I really love the look of the new Linux Mint menu, this menu can be found inside the bottom panel on the left. Unfortunately configuration settings are lacking. You can change the menu text and menu icon using the Cinnamon settings tool.
You can right click on launchers inside the main menu to add them to the panel. Launchers can also be added to the desktop or the favorites panel inside the menu.
You can add new applets to your panel using the Cinnamon settings manager. There are many helpful applets available to choose from, and more can be downloaded through the user-interface.
The Cinnamon settings manager also contains a graphical user interface for all of your panel settings. These settings can be found by right-clicking on the main panel as well. Only a few standard settings are available, auto-hide, panel location, draggable launchers, etc.
The default file manager for Linux Mint 13, as expected, happens to be Nautilus 3.4.1. I seem to be unable to find any release notes for the latest updates unfortunately.
One of the most notable recent changes to Nautilus is the inclusion of undo support which was added for the 3.4 release. I expect that 3.4.1 has simply fixed a few minor bugs. New users will certainly love the simplicity offered by the Nautilus file manager, along with the extensive list of features.
Less experienced users should turn to the MintInstall software manager which is very user friendly. With this tool you can install or remove software, users can even add reviews for their favorite software. Detailed software descriptions with screenshots are also included.

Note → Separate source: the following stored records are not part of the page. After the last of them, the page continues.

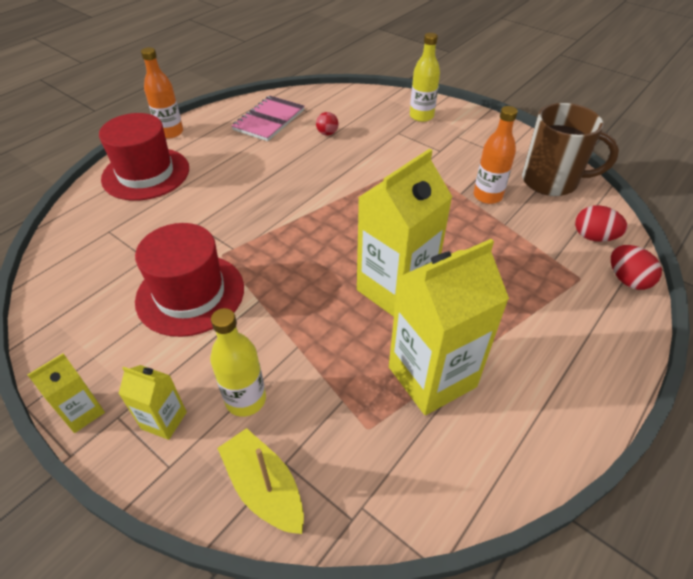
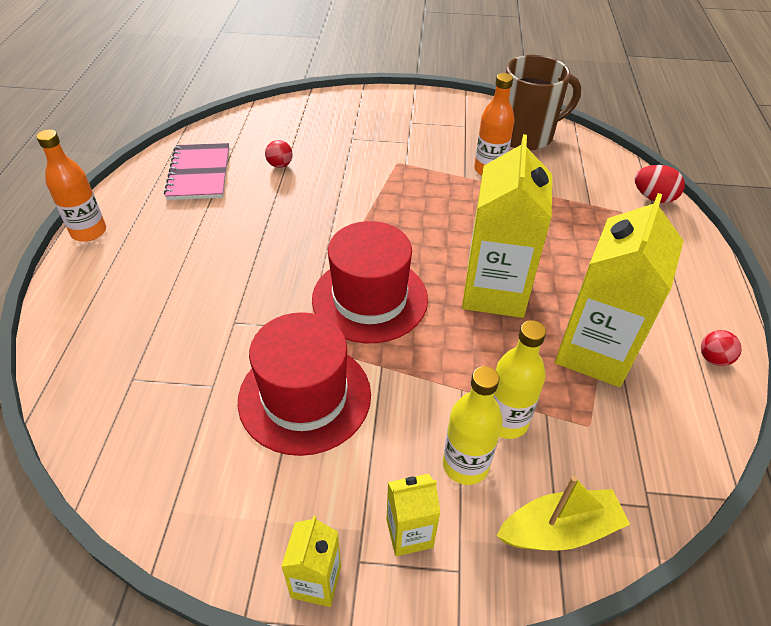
camera: 35 degrees left, 0 degrees up
red hat [99,113,189,201] -> red hat moved to [312,221,428,343]
yellow boat [217,428,304,534] -> yellow boat turned 150 degrees clockwise [496,476,630,551]
yellow bottle [410,33,440,122] -> yellow bottle moved to [494,320,546,439]
red egg [575,205,628,242] -> none
none -> red ball [701,330,741,366]

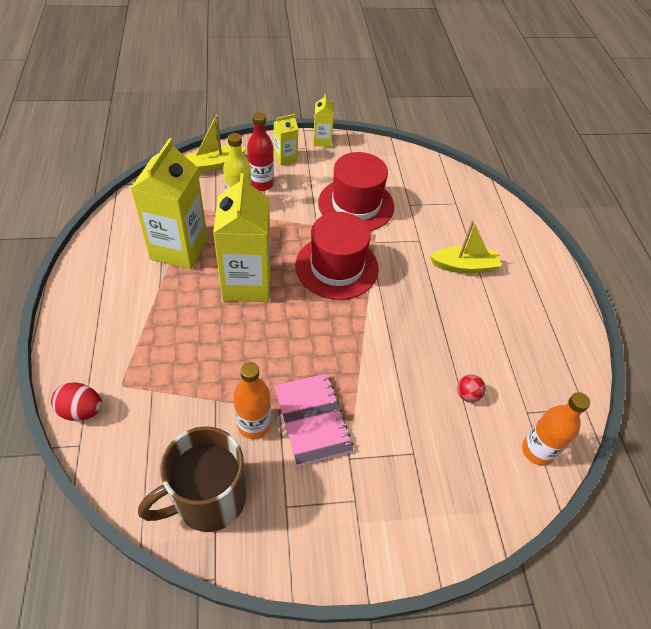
camera: 165 degrees right, 5 degrees up
orange bottle [36,129,106,242] -> orange bottle moved to [522,392,590,466]
pink notebook [164,143,229,200] -> pink notebook moved to [274,373,353,466]
yellow bottle [443,366,503,485] -> red bottle [247,112,274,191]
red ball [701,330,741,366] -> none
none -> yellow boat [430,220,501,273]

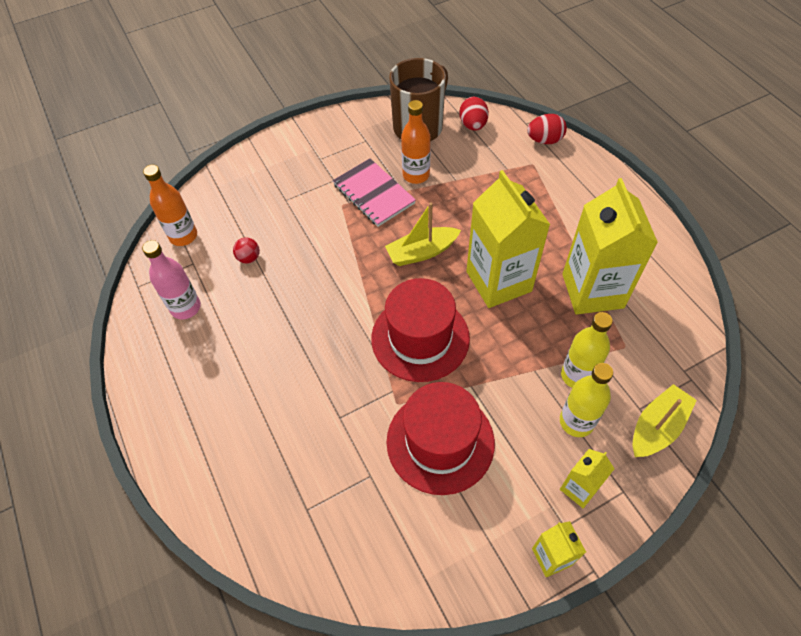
camera: 165 degrees right, 5 degrees up
red bottle [247,112,274,191] -> yellow bottle [560,363,613,437]
yellow boat [430,220,501,273] -> yellow boat moved to [385,202,461,266]
none -> pink bottle [142,240,201,320]
none -> red egg [459,97,489,131]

The Cinnamon desktop uses the light Muffin window manager which takes advantage of GTK+ 3.0 and the Clutter libraries to provide some fantastic desktop effects.

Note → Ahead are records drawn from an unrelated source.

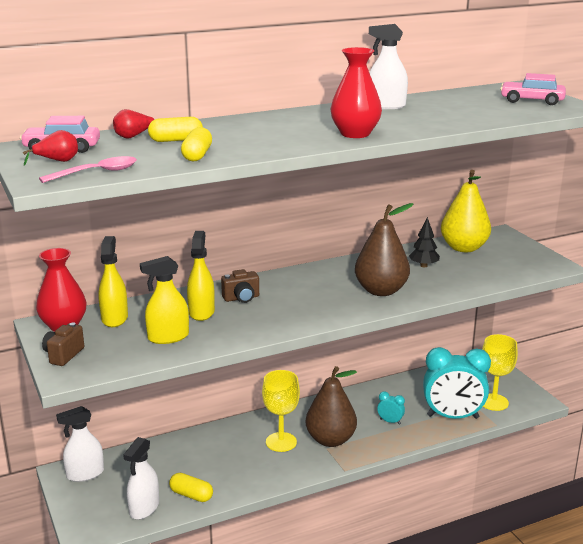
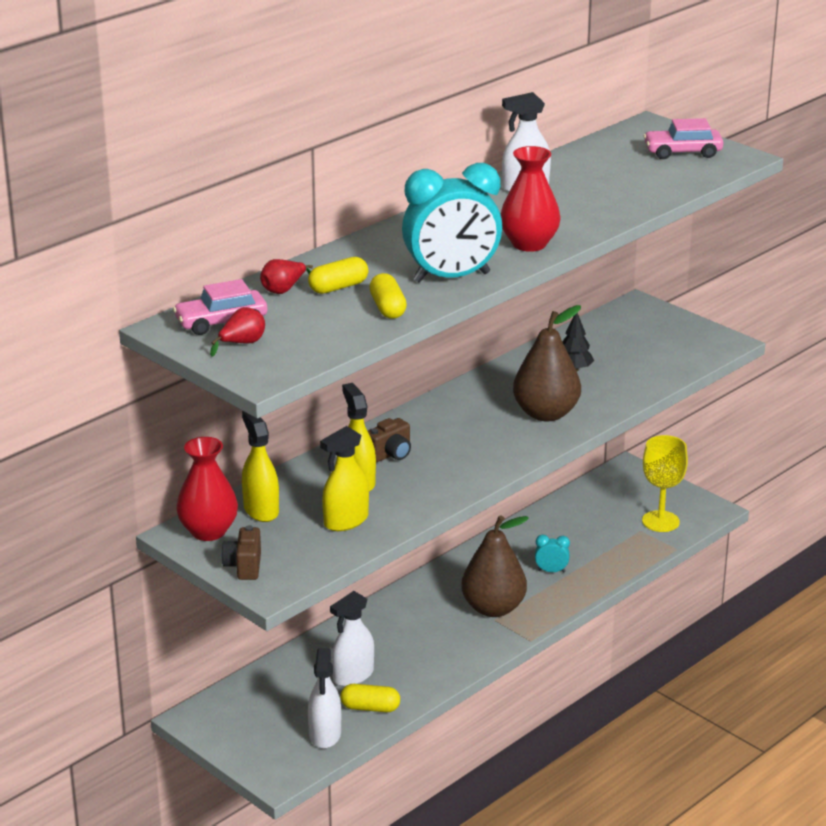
camera: 20 degrees left, 5 degrees up
pink spoon [39,156,137,183] -> none
white spray bottle [56,406,104,482] -> white spray bottle moved to [330,591,374,686]
yellow goblet [262,370,300,452] -> none
turquoise clock [423,347,491,419] -> turquoise clock moved to [402,163,502,283]
yellow pear [441,170,491,252] -> none

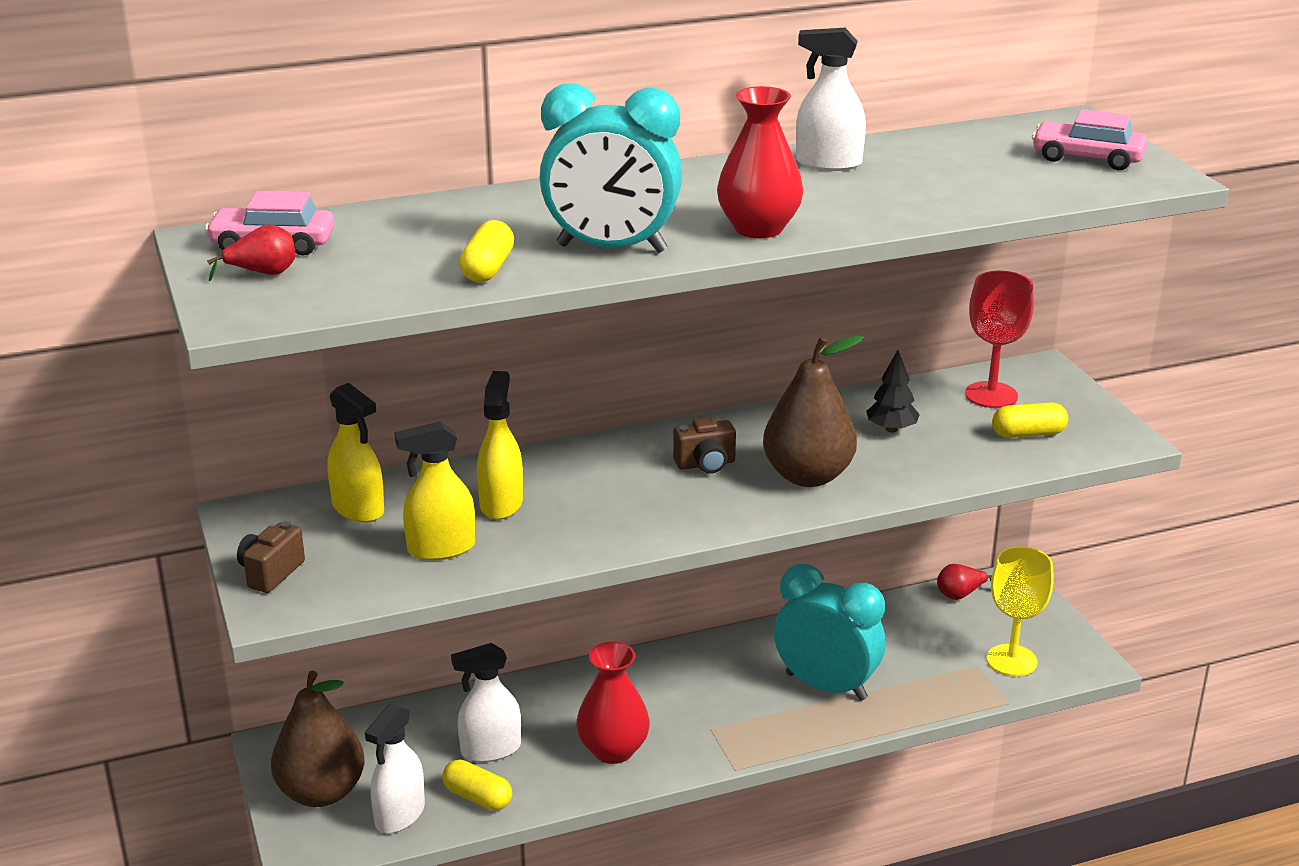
camera: 25 degrees right, 0 degrees up
red vase [176,437,238,541] -> red vase moved to [576,642,650,764]
yellow spray bottle [242,411,279,522] -> yellow spray bottle turned 135 degrees clockwise [327,383,384,522]
red pear [260,259,313,294] -> red pear moved to [937,564,992,600]
yellow capsule [308,257,368,294] -> yellow capsule moved to [992,402,1068,438]
brown camera [368,418,411,462] -> brown camera moved to [673,417,736,474]
brown pear [461,516,529,617] -> brown pear moved to [271,671,365,807]
turquoise clock [535,535,570,572] -> turquoise clock [774,564,885,701], size x2.38
none -> red goblet [965,271,1034,408]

Several window effects can be found in the Cinnamon settings manager. Users can add effects for closing windows, minimizing windows, or maximizing and unmaximizing windows. The effect itself can be changed or the time range for the effect.
I was thoroughly impressed by the vast list of themes available for the Cinnamon desktop. Many come installed by default, more can be added using the get new themes options that is offered inside the theme settings window.

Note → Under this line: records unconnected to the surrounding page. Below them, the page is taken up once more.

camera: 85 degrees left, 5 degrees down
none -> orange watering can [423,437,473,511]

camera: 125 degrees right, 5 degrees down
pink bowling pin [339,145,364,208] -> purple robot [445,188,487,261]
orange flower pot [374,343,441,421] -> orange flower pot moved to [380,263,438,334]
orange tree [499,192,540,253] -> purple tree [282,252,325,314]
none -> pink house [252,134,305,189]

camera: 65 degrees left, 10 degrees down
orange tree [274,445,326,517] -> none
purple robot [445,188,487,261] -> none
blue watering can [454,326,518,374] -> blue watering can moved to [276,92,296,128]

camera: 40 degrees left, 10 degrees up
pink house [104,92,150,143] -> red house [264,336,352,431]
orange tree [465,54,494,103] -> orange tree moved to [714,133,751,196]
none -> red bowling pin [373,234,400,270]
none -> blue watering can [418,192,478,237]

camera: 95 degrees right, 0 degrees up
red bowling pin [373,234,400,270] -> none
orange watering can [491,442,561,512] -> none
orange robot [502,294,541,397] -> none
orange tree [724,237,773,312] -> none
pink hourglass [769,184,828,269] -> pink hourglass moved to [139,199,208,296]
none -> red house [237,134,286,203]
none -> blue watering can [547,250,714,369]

The workspace switcher has also received a few updates, the new scale and expo modes are available for users that want a change. You can use expo mode to manage all of your available workspaces, or scale mode to see all of your open windows.
Many of the settings for the Cinnamon desktop and installed utilities can be found using the Gnome Settings Daemon, all settings modules can be found inside the panel menu applet.
As I mentioned briefly, the Cinnamon settings manager can also be found inside the main menu under the administration tab. This settings manager also contains several modules that can help users configure different aspects of the desktop. In general the Cinnamon settings seem preferable to the Gnome/Ubuntu equivalents.
Now for the best part of the Cinnamon project, the extensions! The Cinnamon desktop offers a huge variety of helpful extensions that will add many fun features to your user interface. Try the CinnaDock extension for a typical dock style navigation bar, or try the CoverFlow Alt-Tab extension which will let you scroll through your windows with ease. Extensions are easy to install, and new extensions are being added all the time.
The list of available wallpapers is really amazing, they mostly consist of high quality photography, and beautiful landscapes.
I am happy to report that the new version of Cinnamon has performed almost flawlessly despite the speedy development. There were no stability issues to speak of this time around. This surely means that there will be more great things to come in the future.
I found the interface very easy to navigate, I really love the menu and the new workspace switcher improvements. The selection of applications is really perfect for users switching from Ubuntu, or even Windows. There are many tools and applications for the every day user, both for work, or for play. Enjoy Linux Mint 13 Maya!